Recapping Kyrie Irving's quest to get everything right in Boston

BOSTON -- "Wall-tham? Wall-thumb? Am I saying that right?" Kyrie Irving wondered.

Twice during his first week on the job with the Boston Celtics, Irving has stopped news conferences to ask reporters how to properly say the name of the Boston suburb that hosts the team's practice facility. For the record, the town of Waltham is pronounced "Wall-tham," though history suggests that has more to do with New England accents than the original intent.

Nevertheless, this is the sort of thing that weighs heavily on Irving's mind right now. This is a man who has repeatedly explained his decision to request a trade from the Cleveland Cavaliers by suggesting that he wants to "perfect his craft" and he is likewise obsessed with adapting to his new surroundings.

Beyond pronunciations, Irving is still trying to settle into his new home. He playfully detailed the frustration of trying to furnish his new place, and the challenge of picking the right paint colors. He'd also like to find some good restaurants where he might be able to blend into the scenery, as unlikely as that seems as the new face of the Celtics franchise.

Yes, there's plenty to work through here, both on and off the court, and yet one thing has been consistent with Irving since he first came to Boston last month for an introductory news conference: his smile. It's ever-present. He smiles throughout interview sessions, he smiles at the notion of what the Celtics might become. He smiles even after putting unleaded gas into the new diesel-craving engine of his beloved Jeep that broke down on his way to his first Celtics practice.

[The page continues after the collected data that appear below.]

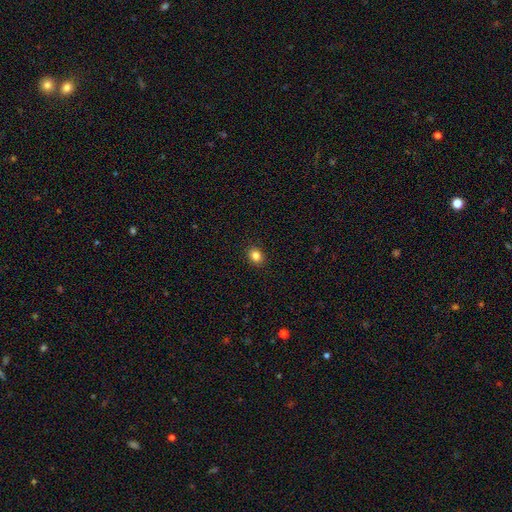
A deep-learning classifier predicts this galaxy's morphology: Smooth or featured? smooth (84%)
How rounded? round (56%)
Merging? none (91%)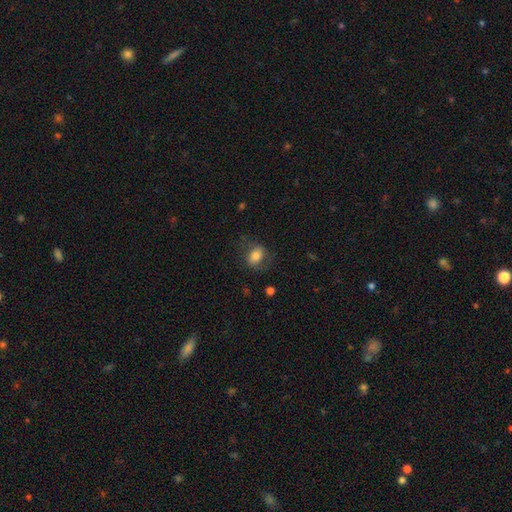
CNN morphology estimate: This is likely a smooth galaxy (70%). How rounded: likely in between (68%). Merging: likely none (66%).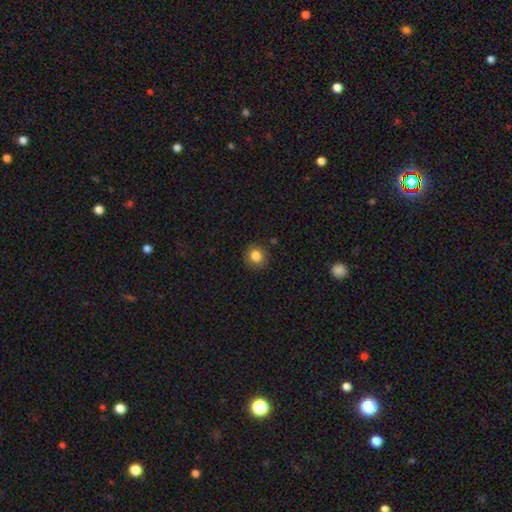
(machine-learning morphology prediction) A smooth galaxy with no disk features (83%) that is round (89%).

Vote fractions:
- Smooth or featured? smooth: 83% / star or artifact: 10% / featured or disk: 7%
- How rounded? round: 89% / in between: 11% / cigar-shaped: 1%
- Merging? none: 90% / minor disturbance: 7% / major disturbance: 2% / merger: 1%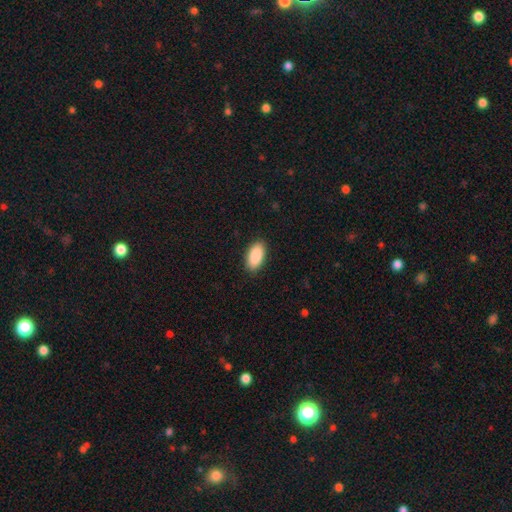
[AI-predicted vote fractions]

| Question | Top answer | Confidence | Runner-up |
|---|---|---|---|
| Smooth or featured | smooth | 91% | star or artifact (6%) |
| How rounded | in between | 94% | cigar-shaped (3%) |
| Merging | none | 89% | minor disturbance (8%) |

A bunch of Bentley University students were willing to help Irving fix his car, in the rain no less. Instead, Irving called his new employer to say that (1) he was going to be a little late for a meeting with coach Brad Stevens and (2) ask if someone could come fetch him. Sure, he was told, the Celtics would send equipment manager John Connor to get him. But where was Irving?

"Wall-tham? Wall-thumb?" said Irving. "Am I saying that right?"

Al Horford is a four-time All-Star and a veteran entering his 11th NBA season; which is to say, it's hard to impress him on a basketball court. And yet, Horford stood transfixed on the sideline at Boston's practice facility last month while watching Irving go through his first on-court workout with the team.

"I was just blown away," Horford said. "I've played against him over the years. You see him on the court, you see some of the moves, you're impressed like, yeah, he's an All-Star player. He's a really good player. But when you see him work at what he does in practice and how easy he's able to score the ball and handle it and do certain things, it just really blew my mind.

"I don't think people really understand how good a player he is. He's gonna showcase that this year. He needs time to get acclimated and to catch up to speed with everything we have. His ability is unreal. I'm very intrigued to see how the season's gonna develop. He's gonna be great for us."

Horford admitted it was jarring to watch as the Celtics overhauled the roster of a 53-win team this summer. And just as he was coming to grips with the initial batch of changes, Celtics president of basketball operations Danny Ainge traded Isaiah Thomas, Jae Crowder, Ante Zizic and a couple of future draft picks (including the Brooklyn Nets' unprotected 2018 first-round pick) to the Cavaliers in exchange for Irving.

Boston brought back just four players overall. Even after adding the All-Star talents of Gordon Hayward and Irving, Horford needed to digest the overhaul. Horford knew how good Irving was -- heck, he played a huge role in ending Boston's season in May -- but they also had given up a lot to obtain Irving.

Horford's excitement spiked when he got to watch Irving up close. Now, Horford is certain Irving is going to take his game to another level with the Celtics this season.

"I just think that, playing with LeBron, Kyrie probably couldn't be everything that he possibly could be," Horford said. "Just because LeBron is such a great player that he just kinda -- Kyrie could have a great game and everybody focuses on LeBron because he had a triple-double and he was awesome.

"I just think now, Kyrie will be in a position where people will see him and it's going to be like, 'This guy is elite.' That's what I sense with him."

After three days in Newport and a couple of practices at their training facility, the Celtics ventured to TD Garden on Sunday for an open practice in front of season-ticket holders. About 5,000 fans crammed the arena's lower bowl on an NFL Sunday just to watch these new-look Celtics go through a series of shooting drills and on-court interviews.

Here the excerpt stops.